Сейчас, поскольку paso, estrecho уже найден, Магеллану не приходится больше опасаться вопросов. Козырь в его руках – он может пойти навстречу желанию своих спутников и раскрыть перед ними карты. Действовать справедливо в удаче легче, чем в несчастье. Вот почему этот суровый, угрюмый, замкнутый человек наконец-то, наконец нарушает свое упорное молчание, разжимает крепко стиснутые челюсти. Теперь, когда его тайна перестала быть тайной, когда покров с нее сорван, Магеллан может стать общительным.
Капитаны являются и рапортуют о состоянии вверенных им судов. Но сведения малоутешительны. Запасы угрожающим образом уменьшились, провианта каждому из судов хватит в лучшем случае на три месяца. Магеллан берет слово. «Теперь уже не подлежит сомнению, – твердо заявляет он, – что первая из целей достигнута, paso – проход в Южное море – уже можно считать открытым». Он просит капитанов с полной откровенностью сказать, следует ли флотилии удовольствоваться этим успехом или же стараться довершить то, что он, Магеллан, обещал императору: достичь «Островов пряностей» и отвоевать их для Испании. Разумеется, он понимает, что провианта осталось немного, а в дальнейшем им еще предстоят великие трудности. Но не менее велики слава и богатства, ожидающие их по счастливом завершении дел. Его мужество непоколебимо. Однако прежде чем принять окончательное решение – возвращаться ли на родину или доблестно завершить задачу, – он хотел бы узнать, какого мнения держатся его офицеры.
Ответы капитанов и кормчих не дошли до нас, но можно с уверенностью предположить, что они не отличались многословием. Слишком памятны им и бухта Сан-Хулиан, и четвертованные трупы их товарищей-испанцев; они по-прежнему остерегаются прекословить суровому португальцу.
Только один из них резко и прямо высказывает свои сомнения – кормчий «Сан-Антонио» Эстебан Гомес, португалец и, возможно, даже родственник Магеллана.

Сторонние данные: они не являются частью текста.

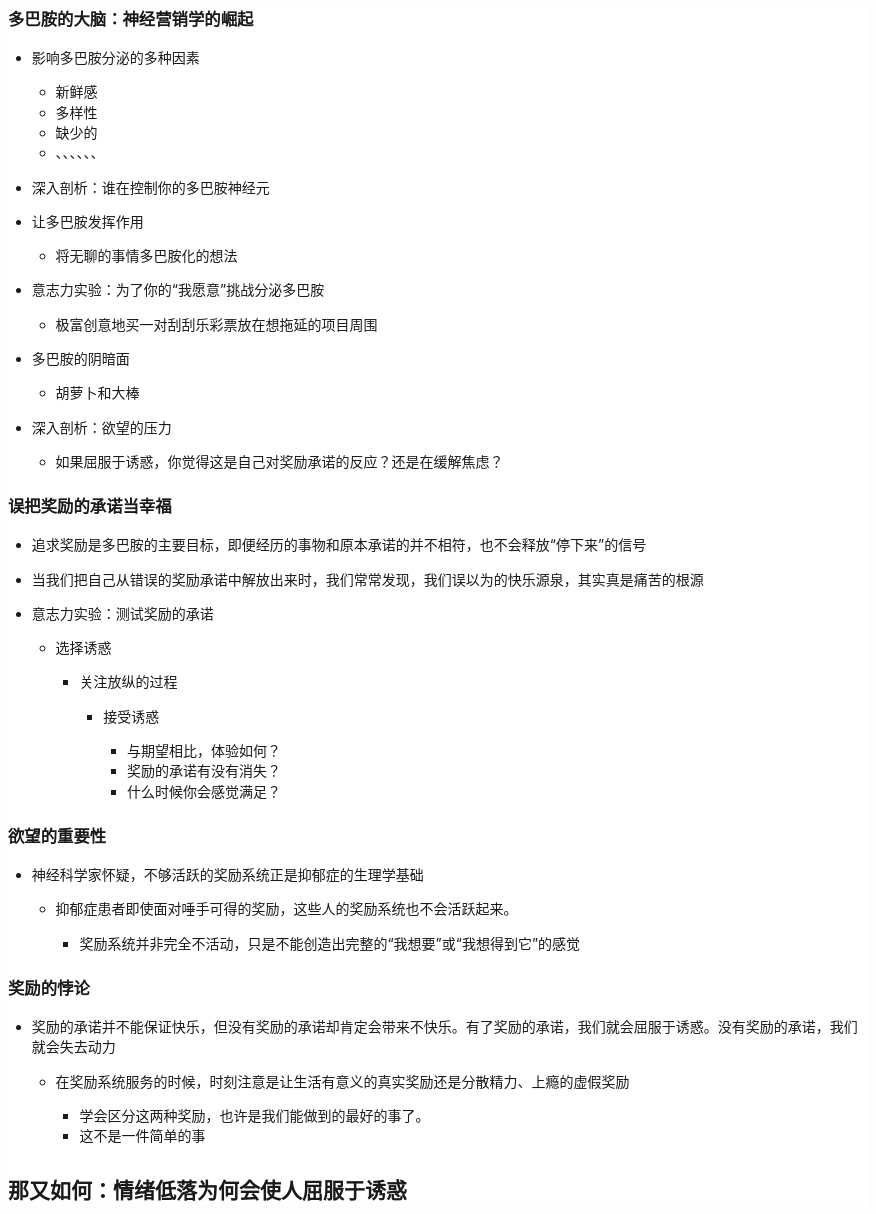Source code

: ### 多巴胺的大脑：神经营销学的崛起

- 影响多巴胺分泌的多种因素

	- 新鲜感
	- 多样性
	- 缺少的
	- 、、、、、、

- 深入剖析：谁在控制你的多巴胺神经元
- 让多巴胺发挥作用

	- 将无聊的事情多巴胺化的想法

- 意志力实验：为了你的“我愿意”挑战分泌多巴胺

	- 极富创意地买一对刮刮乐彩票放在想拖延的项目周围

- 多巴胺的阴暗面

	- 胡萝卜和大棒

- 深入剖析：欲望的压力

	- 如果屈服于诱惑，你觉得这是自己对奖励承诺的反应？还是在缓解焦虑？

### 误把奖励的承诺当幸福

- 追求奖励是多巴胺的主要目标，即便经历的事物和原本承诺的并不相符，也不会释放“停下来”的信号
- 当我们把自己从错误的奖励承诺中解放出来时，我们常常发现，我们误以为的快乐源泉，其实真是痛苦的根源
- 意志力实验：测试奖励的承诺

	- 选择诱惑

		- 关注放纵的过程

			- 接受诱惑

				- 与期望相比，体验如何？
				- 奖励的承诺有没有消失？
				- 什么时候你会感觉满足？

### 欲望的重要性

- 神经科学家怀疑，不够活跃的奖励系统正是抑郁症的生理学基础

	- 抑郁症患者即使面对唾手可得的奖励，这些人的奖励系统也不会活跃起来。

		- 奖励系统并非完全不活动，只是不能创造出完整的“我想要”或“我想得到它”的感觉

### 奖励的悖论

- 奖励的承诺并不能保证快乐，但没有奖励的承诺却肯定会带来不快乐。有了奖励的承诺，我们就会屈服于诱惑。没有奖励的承诺，我们就会失去动力

	- 在奖励系统服务的时候，时刻注意是让生活有意义的真实奖励还是分散精力、上瘾的虚假奖励

		- 学会区分这两种奖励，也许是我们能做到的最好的事了。
		- 这不是一件简单的事

## 那又如何：情绪低落为何会使人屈服于诱惑
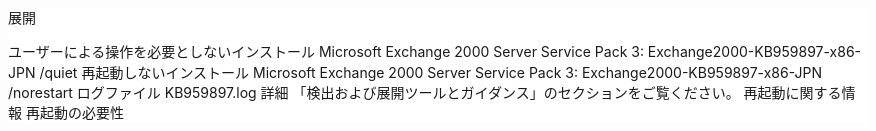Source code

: 展開
</th>
</tr>
<tr class="alternateRow">
<td style="border:1px solid black;">
ユーザーによる操作を必要としないインストール
</td>
<td style="border:1px solid black;">
Microsoft Exchange 2000 Server Service Pack 3:  
Exchange2000-KB959897-x86-JPN /quiet
</td>
</tr>
<tr>
<td style="border:1px solid black;">
</td>
<td style="border:1px solid black;">
</td>
</tr>
<tr class="alternateRow">
<td style="border:1px solid black;">
再起動しないインストール
</td>
<td style="border:1px solid black;">
Microsoft Exchange 2000 Server Service Pack 3:  
Exchange2000-KB959897-x86-JPN /norestart
</td>
</tr>
<tr>
<td style="border:1px solid black;">
</td>
<td style="border:1px solid black;">
</td>
</tr>
<tr class="alternateRow">
<td style="border:1px solid black;">
ログファイル
</td>
<td style="border:1px solid black;">
KB959897.log
</td>
</tr>
<tr>
<td style="border:1px solid black;">
</td>
<td style="border:1px solid black;">
</td>
</tr>
<tr class="alternateRow">
<td style="border:1px solid black;">
詳細
</td>
<td style="border:1px solid black;">
「検出および展開ツールとガイダンス」のセクションをご覧ください。
</td>
</tr>
<tr>
<th style="border:1px solid black;" colspan="2">
再起動に関する情報
</th>
</tr>
<tr>
<td style="border:1px solid black;">
再起動の必要性
</td>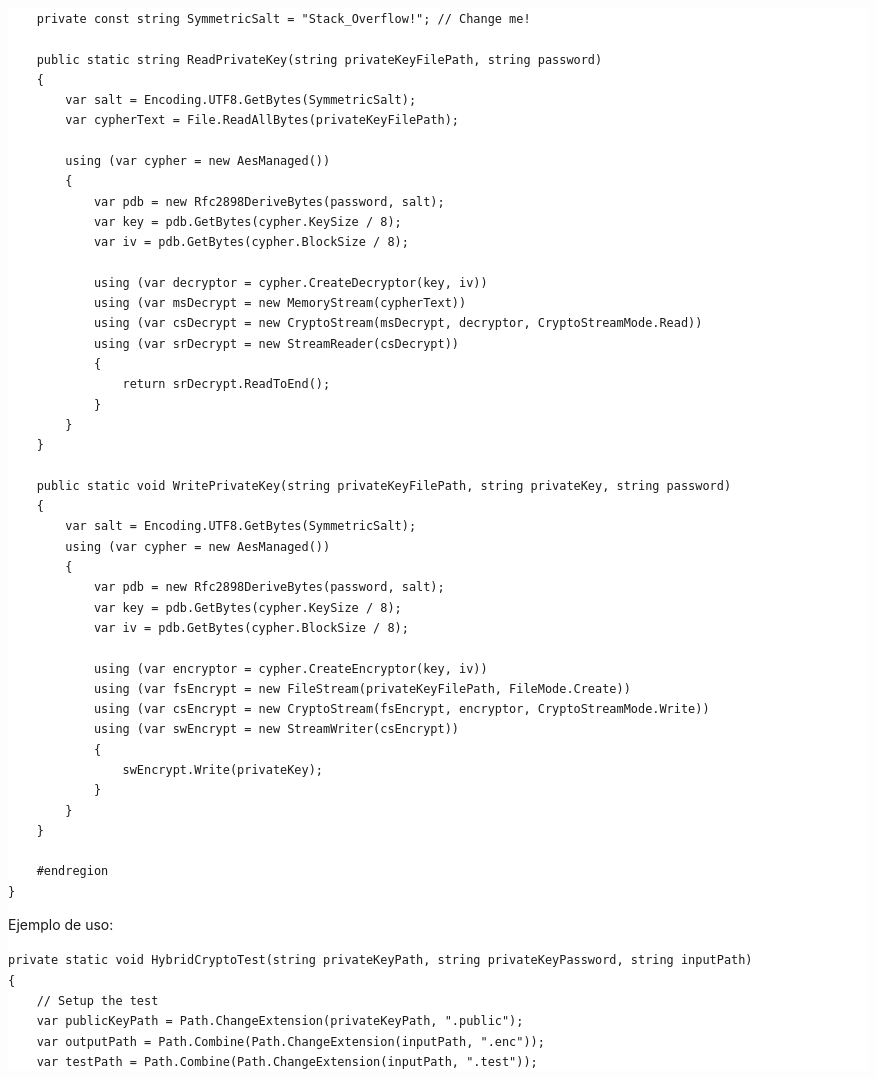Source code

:         private const string SymmetricSalt = "Stack_Overflow!"; // Change me!

        public static string ReadPrivateKey(string privateKeyFilePath, string password)
        {
            var salt = Encoding.UTF8.GetBytes(SymmetricSalt);
            var cypherText = File.ReadAllBytes(privateKeyFilePath);

            using (var cypher = new AesManaged())
            {
                var pdb = new Rfc2898DeriveBytes(password, salt);
                var key = pdb.GetBytes(cypher.KeySize / 8);
                var iv = pdb.GetBytes(cypher.BlockSize / 8);

                using (var decryptor = cypher.CreateDecryptor(key, iv))
                using (var msDecrypt = new MemoryStream(cypherText))
                using (var csDecrypt = new CryptoStream(msDecrypt, decryptor, CryptoStreamMode.Read))
                using (var srDecrypt = new StreamReader(csDecrypt))
                {
                    return srDecrypt.ReadToEnd();
                }
            }
        }

        public static void WritePrivateKey(string privateKeyFilePath, string privateKey, string password)
        {
            var salt = Encoding.UTF8.GetBytes(SymmetricSalt);
            using (var cypher = new AesManaged())
            {
                var pdb = new Rfc2898DeriveBytes(password, salt);
                var key = pdb.GetBytes(cypher.KeySize / 8);
                var iv = pdb.GetBytes(cypher.BlockSize / 8);

                using (var encryptor = cypher.CreateEncryptor(key, iv))
                using (var fsEncrypt = new FileStream(privateKeyFilePath, FileMode.Create))
                using (var csEncrypt = new CryptoStream(fsEncrypt, encryptor, CryptoStreamMode.Write))
                using (var swEncrypt = new StreamWriter(csEncrypt))
                {
                    swEncrypt.Write(privateKey);
                }
            }
        }

        #endregion
    }

Ejemplo de uso:

    private static void HybridCryptoTest(string privateKeyPath, string privateKeyPassword, string inputPath)
    {
        // Setup the test
        var publicKeyPath = Path.ChangeExtension(privateKeyPath, ".public");
        var outputPath = Path.Combine(Path.ChangeExtension(inputPath, ".enc"));
        var testPath = Path.Combine(Path.ChangeExtension(inputPath, ".test"));
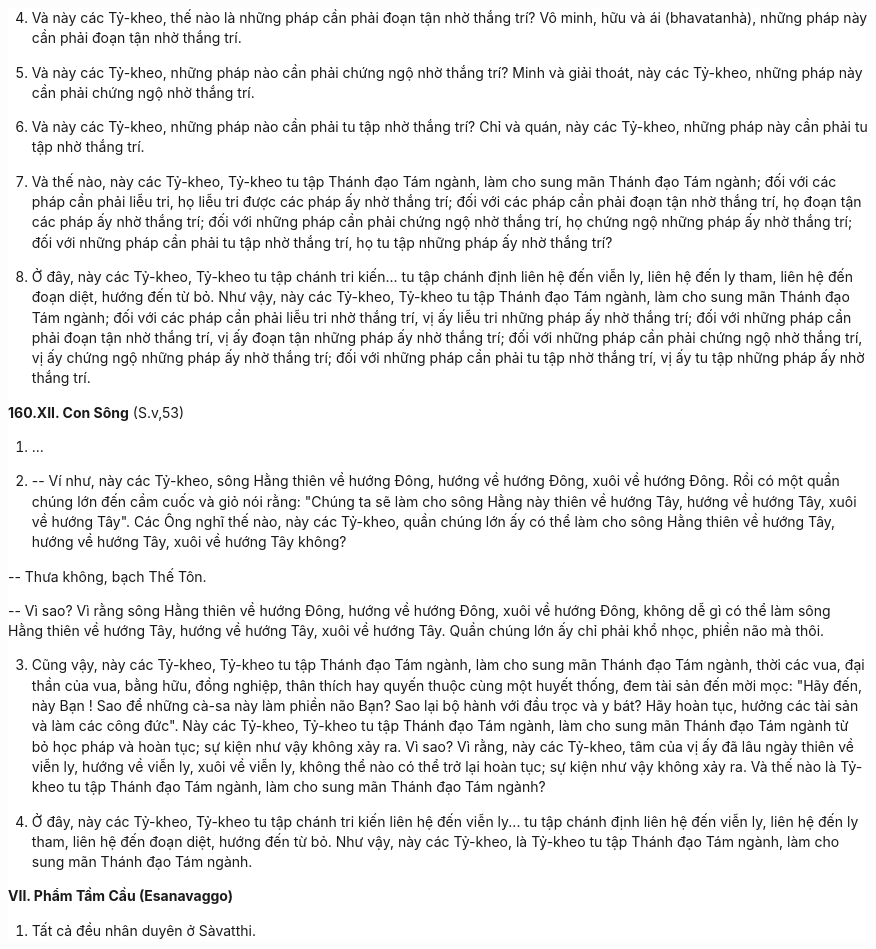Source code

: 4) Và này các Tỷ-kheo, thế nào là những pháp cần phải đoạn tận nhờ thắng trí? Vô minh, hữu và ái (bhavatanhà), những pháp này cần phải đoạn tận nhờ thắng trí.

5) Và này các Tỷ-kheo, những pháp nào cần phải chứng ngộ nhờ thắng trí? Minh và giải thoát, này các Tỷ-kheo, những pháp này cần phải chứng ngộ nhờ thắng trí.

6) Và này các Tỷ-kheo, những pháp nào cần phải tu tập nhờ thắng trí? Chỉ và quán, này các Tỷ-kheo, những pháp này cần phải tu tập nhờ thắng trí.

7) Và thế nào, này các Tỷ-kheo, Tỷ-kheo tu tập Thánh đạo Tám ngành, làm cho sung mãn Thánh đạo Tám ngành; đối với các pháp cần phải liễu tri, họ liễu tri được các pháp ấy nhờ thắng trí; đối với các pháp cần phải đoạn tận nhờ thắng trí, họ đoạn tận các pháp ấy nhờ thắng trí; đối với những pháp cần phải chứng ngộ nhờ thắng trí, họ chứng ngộ những pháp ấy nhờ thắng trí; đối với những pháp cần phải tu tập nhờ thắng trí, họ tu tập những pháp ấy nhờ thắng trí?

8) Ở đây, này các Tỷ-kheo, Tỷ-kheo tu tập chánh tri kiến... tu tập chánh định liên hệ đến viễn ly, liên hệ đến ly tham, liên hệ đến đoạn diệt, hướng đến từ bỏ. Như vậy, này các Tỷ-kheo, Tỷ-kheo tu tập Thánh đạo Tám ngành, làm cho sung mãn Thánh đạo Tám ngành; đối với các pháp cần phải liễu tri nhờ thắng trí, vị ấy liễu tri những pháp ấy nhờ thắng trí; đối với những pháp cần phải đoạn tận nhờ thắng trí, vị ấy đoạn tận những pháp ấy nhờ thắng trí; đối với những pháp cần phải chứng ngộ nhờ thắng trí, vị ấy chứng ngộ những pháp ấy nhờ thắng trí; đối với những pháp cần phải tu tập nhờ thắng trí, vị ấy tu tập những pháp ấy nhờ thắng trí.

**160.XII. Con Sông** (S.v,53)

1) ...

2) -- Ví như, này các Tỷ-kheo, sông Hằng thiên về hướng Ðông, hướng về hướng Ðông, xuôi về hướng Ðông. Rồi có một quần chúng lớn đến cầm cuốc và giỏ nói rằng: "Chúng ta sẽ làm cho sông Hằng này thiên về hướng Tây, hướng về hướng Tây, xuôi về hướng Tây". Các Ông nghĩ thế nào, này các Tỷ-kheo, quần chúng lớn ấy có thể làm cho sông Hằng thiên về hướng Tây, hướng về hướng Tây, xuôi về hướng Tây không?

-- Thưa không, bạch Thế Tôn.

-- Vì sao? Vì rằng sông Hằng thiên về hướng Ðông, hướng về hướng Ðông, xuôi về hướng Ðông, không dễ gì có thể làm sông Hằng thiên về hướng Tây, hướng về hướng Tây, xuôi về hướng Tây. Quần chúng lớn ấy chỉ phải khổ nhọc, phiền não mà thôi.

3) Cũng vậy, này các Tỷ-kheo, Tỷ-kheo tu tập Thánh đạo Tám ngành, làm cho sung mãn Thánh đạo Tám ngành, thời các vua, đại thần của vua, bằng hữu, đồng nghiệp, thân thích hay quyến thuộc cùng một huyết thống, đem tài sản đến mời mọc: "Hãy đến, này Bạn ! Sao để những cà-sa này làm phiền não Bạn? Sao lại bộ hành với đầu trọc và y bát? Hãy hoàn tục, hưởng các tài sản và làm các công đức". Này các Tỷ-kheo, Tỷ-kheo tu tập Thánh đạo Tám ngành, làm cho sung mãn Thánh đạo Tám ngành từ bỏ học pháp và hoàn tục; sự kiện như vậy không xảy ra. Vì sao? Vì rằng, này các Tỷ-kheo, tâm của vị ấy đã lâu ngày thiên về viễn ly, hướng về viễn ly, xuôi về viễn ly, không thể nào có thể trở lại hoàn tục; sự kiện như vậy không xảy ra. Và thế nào là Tỷ-kheo tu tập Thánh đạo Tám ngành, làm cho sung mãn Thánh đạo Tám ngành?

4) Ở đây, này các Tỷ-kheo, Tỷ-kheo tu tập chánh tri kiến liên hệ đến viễn ly... tu tập chánh định liên hệ đến viễn ly, liên hệ đến ly tham, liên hệ đến đoạn diệt, hướng đến từ bỏ. Như vậy, này các Tỷ-kheo, là Tỷ-kheo tu tập Thánh đạo Tám ngành, làm cho sung mãn Thánh đạo Tám ngành.

**VII. Phẩm Tầm Cầu (Esanavaggo)**

1) Tất cả đều nhân duyên ở Sàvatthi.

Гомес прямо заявляет, что теперь, когда paso, очевидно, уже найден, разумнее будет вернуться в Испанию, а затем уже на снаряженных заново кораблях вторично следовать по открытому ныне проливу к Молуккским островам, ибо суда флотилии, по его мнению, слишком обветшали, запасов провианта недостаточно, а никому не ведомо, как далеко простирается за открытым ныне проливом новое, неисследованное Южное море. Если они в этих неведомых водах пойдут по неверному пути и будут скитаться, не находя гавани, флотилию ожидает мучительная гибель.
Разум говорит устами Эстебана Гомеса, и Пигафетта, всегда заранее подозревавший в низменных побуждениях каждого, кто был несогласен с Магелланом, вероятно, несправедлив к бывшему моряку, приписывая его сомнения всякого рода неблаговидным мотивам. Действительно, предложение Гомеса – с честью вернуться на родину, а затем на судах новой флотилии устремиться к намеченной цели – правильно как с логической, так и с объективной точки зрения: оно спасло бы жизнь и самого Магеллана, и жизнь почти двух сотен моряков. Но не бренная жизнь важна Магеллану, а бессмертный подвиг. Тот, кто мыслит героически, неизбежно должен действовать наперекор рассудку.
Магеллан, не колеблясь, берет слово для возражения Гомесу. Разумеется, им предстоят великие трудности, по всей вероятности, им придется претерпевать голод и множество лишений, но – примечательные, пророческие слова! – даже если бы им пришлось глодать кожу, которой обшиты снасти, он считает себя обязанным продолжать плавание к стране, которую обещал открыть.
«Идти вперед и открыть то, что обещал!» – «De pasar adelante у descubrir lo que habia prometido!» Этим призывом к смелому устремлению в неизвестность, по-видимому, закончилось психологически столь своеобразное совещание, и от корабля к кораблю немедленно передается Магелланов приказ продолжать путь. Втайне, однако, Магеллан предписывает своим капитанам тщательнейшим образом скрывать от команды, что запасы провианта на исходе. Каждый, кто позволит себе хотя бы туманный намек на это обстоятельство, подлежит смертной казни.